= Beginning of Section =
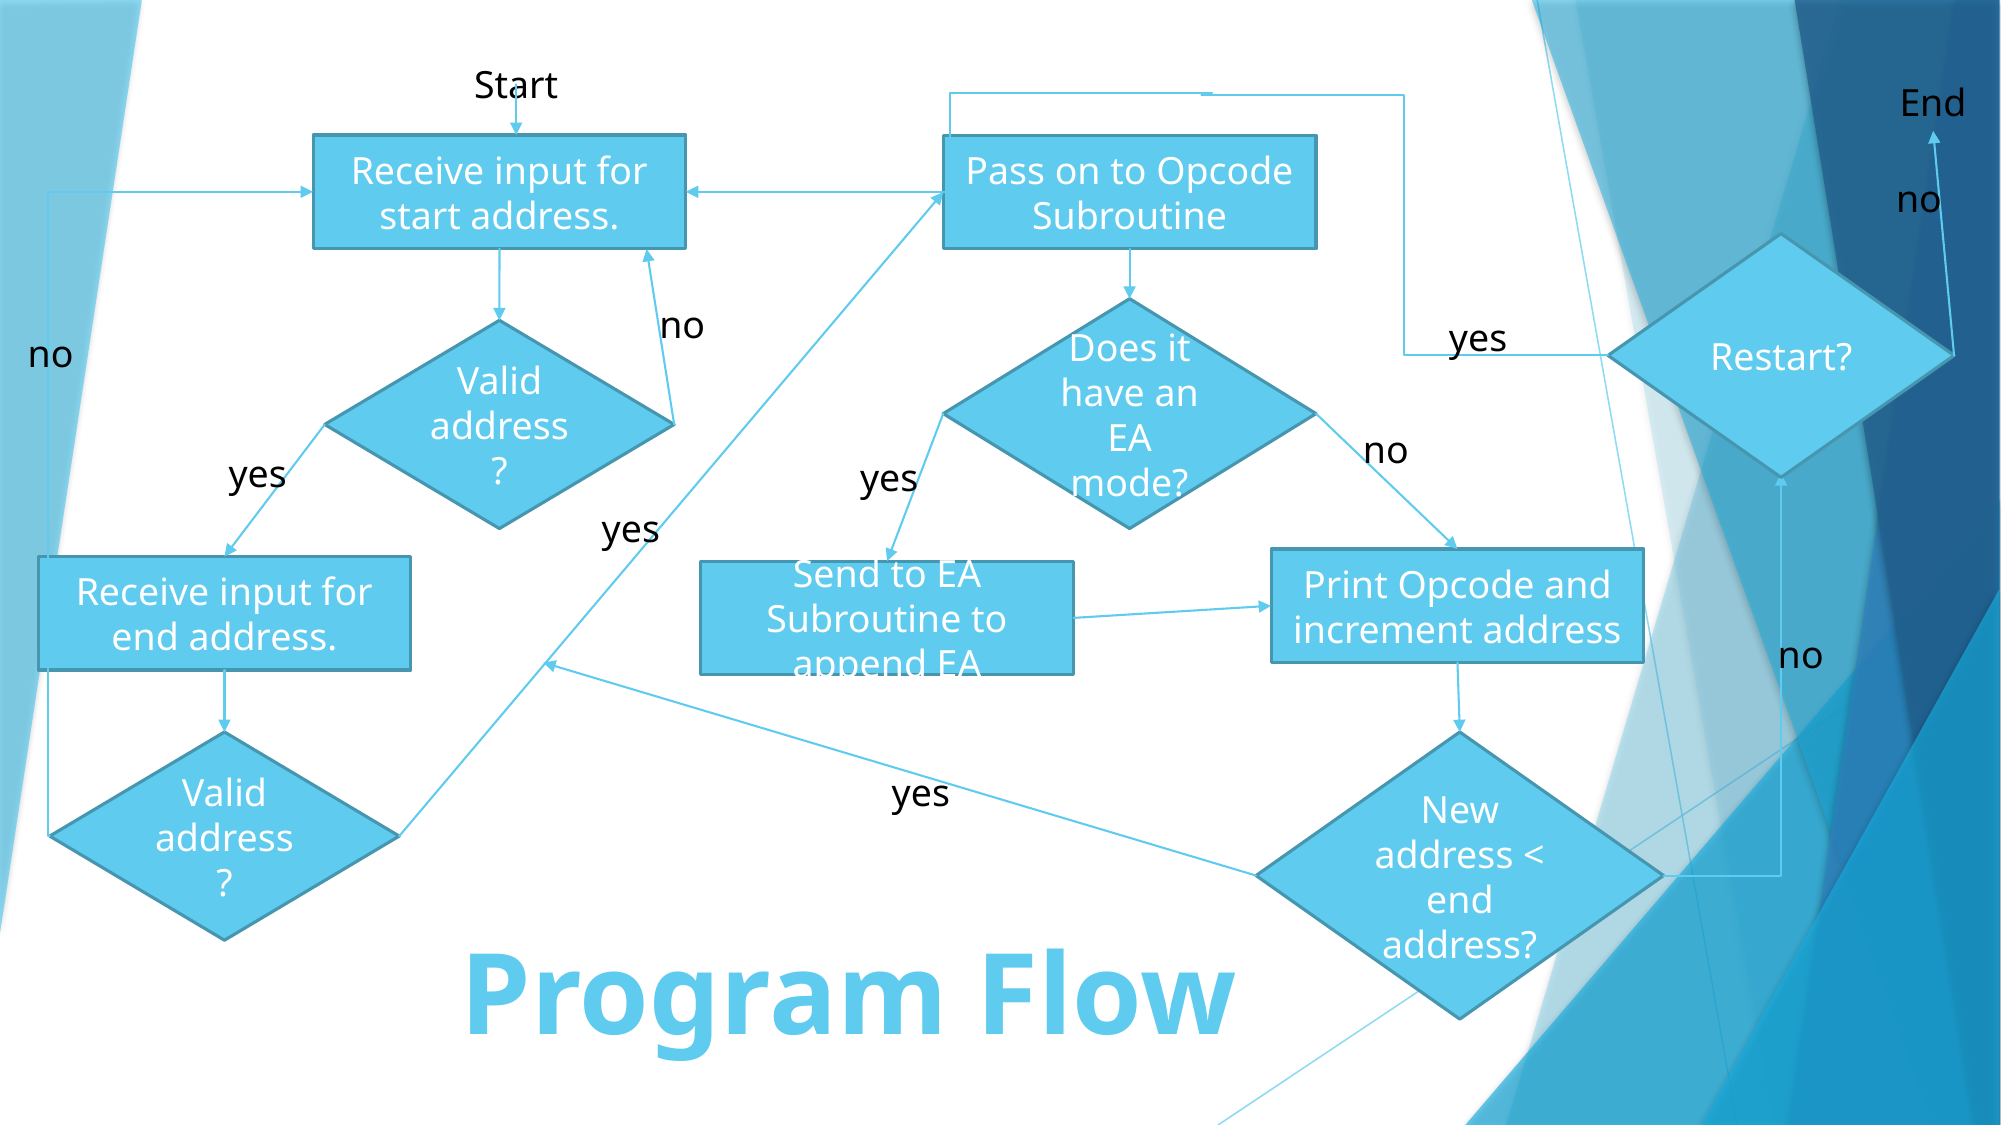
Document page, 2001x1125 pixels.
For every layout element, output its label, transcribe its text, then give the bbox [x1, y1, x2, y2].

text_box no [1786, 623, 1839, 684]
text_box Program Flow [316, 847, 1253, 1065]
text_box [1663, 472, 1782, 877]
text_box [1072, 605, 1272, 619]
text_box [1457, 662, 1461, 733]
text_box Pass on to Opcode Subroutine [949, 201, 1196, 250]
text_box End [1884, 71, 1982, 131]
text_box New address < end address? [1259, 733, 1659, 1021]
text_box Restart? [1611, 232, 1945, 477]
text_box Print Opcode and increment address [1270, 547, 1645, 664]
text_box Valid address? [324, 381, 393, 467]
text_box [1200, 94, 1609, 356]
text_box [1315, 413, 1458, 550]
text_box Receive input for end address. [37, 555, 44, 672]
text_box Receive input for end address. [318, 555, 393, 672]
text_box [1932, 131, 1955, 356]
text_box no [12, 323, 44, 383]
text_box Receive input for start address. [312, 133, 680, 250]
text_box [685, 92, 1213, 193]
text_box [886, 413, 944, 562]
text_box Does it have an EA mode? [949, 298, 1317, 530]
text_box Send to EA Subroutine to append EA [949, 560, 1075, 661]
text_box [542, 662, 1257, 877]
text_box no [1881, 168, 1927, 228]
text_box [398, 191, 944, 837]
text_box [49, 191, 314, 837]
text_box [318, 423, 326, 557]
text_box Valid address? [64, 785, 394, 942]
text_box Start [459, 54, 573, 114]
= End of Section =
What this task involves – Please print the entries exactly as they stand. Images are not part of the copy.

Written solution –
Document page, 2001x1125 pixels.
For every layout element, output its label, transcribe its text, then give the bbox [x1, y1, x2, y2].

text_box no [1786, 623, 1839, 684]
text_box Program Flow [316, 847, 1253, 1065]
text_box [1663, 472, 1782, 877]
text_box [1072, 605, 1272, 619]
text_box [1457, 662, 1461, 733]
text_box Pass on to Opcode Subroutine [949, 201, 1196, 250]
text_box End [1884, 71, 1982, 131]
text_box New address < end address? [1259, 733, 1659, 1021]
text_box Restart? [1611, 232, 1945, 477]
text_box Print Opcode and increment address [1270, 547, 1645, 664]
text_box Valid address? [324, 381, 393, 467]
text_box [1200, 94, 1609, 356]
text_box [1315, 413, 1458, 550]
text_box Receive input for end address. [37, 555, 44, 672]
text_box Receive input for end address. [318, 555, 393, 672]
text_box [1932, 131, 1955, 356]
text_box no [12, 323, 44, 383]
text_box Receive input for start address. [312, 133, 680, 250]
text_box [685, 92, 1213, 193]
text_box [886, 413, 944, 562]
text_box Does it have an EA mode? [949, 298, 1317, 530]
text_box Send to EA Subroutine to append EA [949, 560, 1075, 661]
text_box [542, 662, 1257, 877]
text_box no [1881, 168, 1927, 228]
text_box [398, 191, 944, 837]
text_box [49, 191, 314, 837]
text_box [318, 423, 326, 557]
text_box Valid address? [64, 785, 394, 942]
text_box Start [459, 54, 573, 114]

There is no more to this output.